Audi’s R8 e-tron Possibly Doubles Battery Energy Density

Dean Sigler Electric Powerplants, Sustainable Aviation Leave a Comment provides an early view of Audi’s newest electric supercar and material from Audi’s press release regarding the vehicle.  Although much positive PR has been generated about the car’s new battery and its improved energy density, closer examination shows it’s about what we might expect, and close to what Tesla already offers.

Audi’s latest iteration of its R8 e-tron uses a “multimaterial Audi Space Frame,” variable geometry wheels which open and close to ventilate and streamline, and a battery pack which occupies the same space as the earlier model’s but which has twice the energy storage capacity.

The space frame includes a carbon fiber reinforced plastic (CFRP) rear-section module which comprises the luggage compartment, but also provides rear crash protection through corrugated walls.  This may also be a way to maintain security for the battery pack, which forms a “T” with the top bar forming a high wall behind the car’s two seats.  Battery modules stacked four-high might form a structural element, but need to be protected themselves.

Audi R8 e-tron's battery has "T" forming wall behind passenger cell

Audi R8 e-tron’s structurally-integrated battery has “T” forming wall behind passenger cell

The battery pack, which could store 49 kilowatt-hours in its original chemistry, has been developed to store 92 kWh in the latest version (the largest Tesla pack is 85 kWh) – at no increase in weight.  Energy density has increased from 84 Watt-hours per kilogram to 154 Wh/kg.  An on-board Combined Charging System (CCS) allows charging “with direct and alternating current” in “significantly less than two hours.”  The improved battery pack more than doubles the previous version’s 215 kilometer (133.6 mile) range to 450 kilometers (279.6 miles), putting the car in Tesla S territory.

The impressive part is the doubling of energy density, however, with a total package weight, including battery management systems, charging gear, and ancillaries certainly competitive with almost any other electric vehicle.  Audi is quiet about their proprietary chemistry, referring to it only as lithium-ion.   Tesla’s 85 kWh pack, for instance, weighs 1,323 pounds, or around 155 Watt-hours per kilogram.  Contrarily, much is being made of Audi’s doubled energy density, when the original’s batteries were based on at least six-year-old technology.  Dr.

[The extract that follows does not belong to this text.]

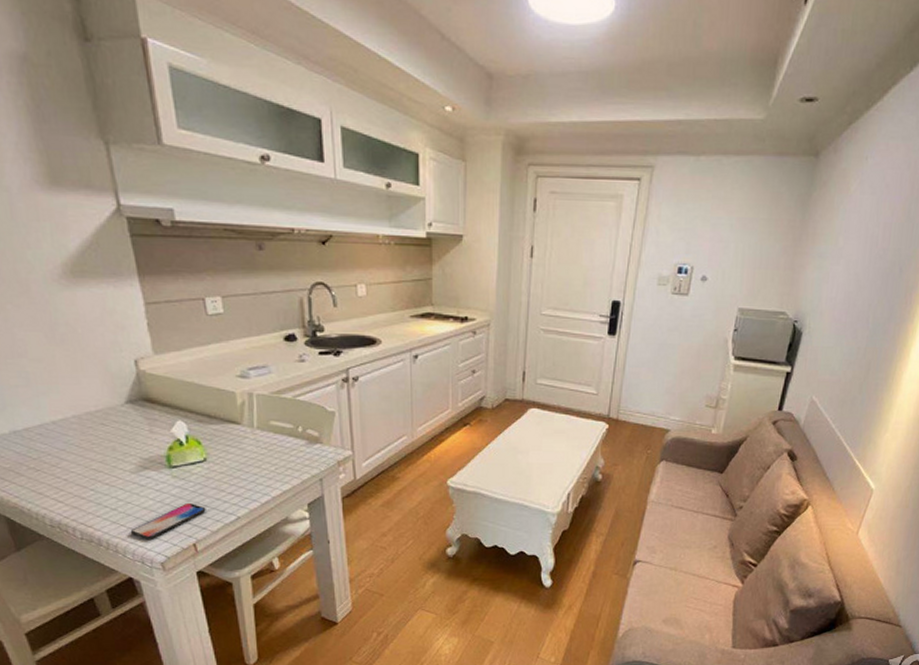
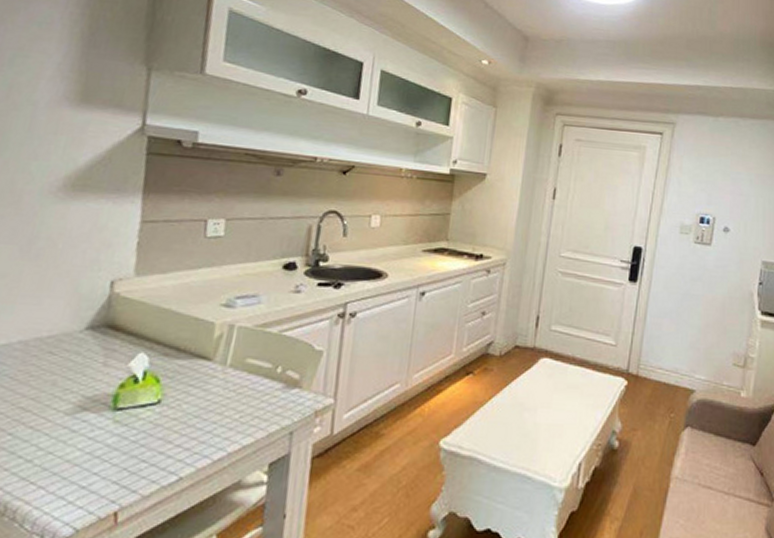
smartphone: present [130,502,206,539] -> none [39,455,144,504]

Yi Cui’s projection of an eight-percent improvement each year would come close to approximating this progress.  It would lead one to suspect that this is close to the best one can hope for with today’s best and very expensive technology.

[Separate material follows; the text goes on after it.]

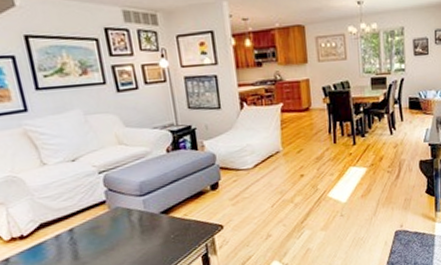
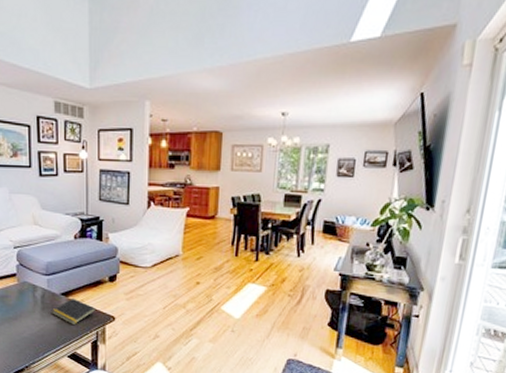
notepad: none [153,214,202,242] -> present [52,297,97,324]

Two 170 kilowatt (228 horsepower) motors provide 460 Newton meters (340 foot-pounds) of torque each, enabling 0-100 kilometers per hour (62.1 mph) in 3.9 seconds.  Its top speed is electronically limited to either 210 km/h (130.5 mph) or 250 km/h (155.3 mph).  Regenerative braking and related systems manage “high energy recuperation rates.”

Audi's neatly done alternative production line integrates electric drive train into mostly same chassis used in V-10 internal combustion version

Audi’s neatly done alternative production line integrates electric drive train into mostly same chassis used in V-10 internal combustion version

Audi uses the order-built e-trons as a development tool, and may be putting lessons learned into a sedan that might give the Model S some competition.  Pricing will be high, though, with insiders suggesting $250,000 for each custom-built model.  The good news is that battery pack, though, with much smaller packs that might be used in light aircraft benefiting from the high energy density.

Competition does improve the breed, and sometimes provides benefits for adjacent technologies.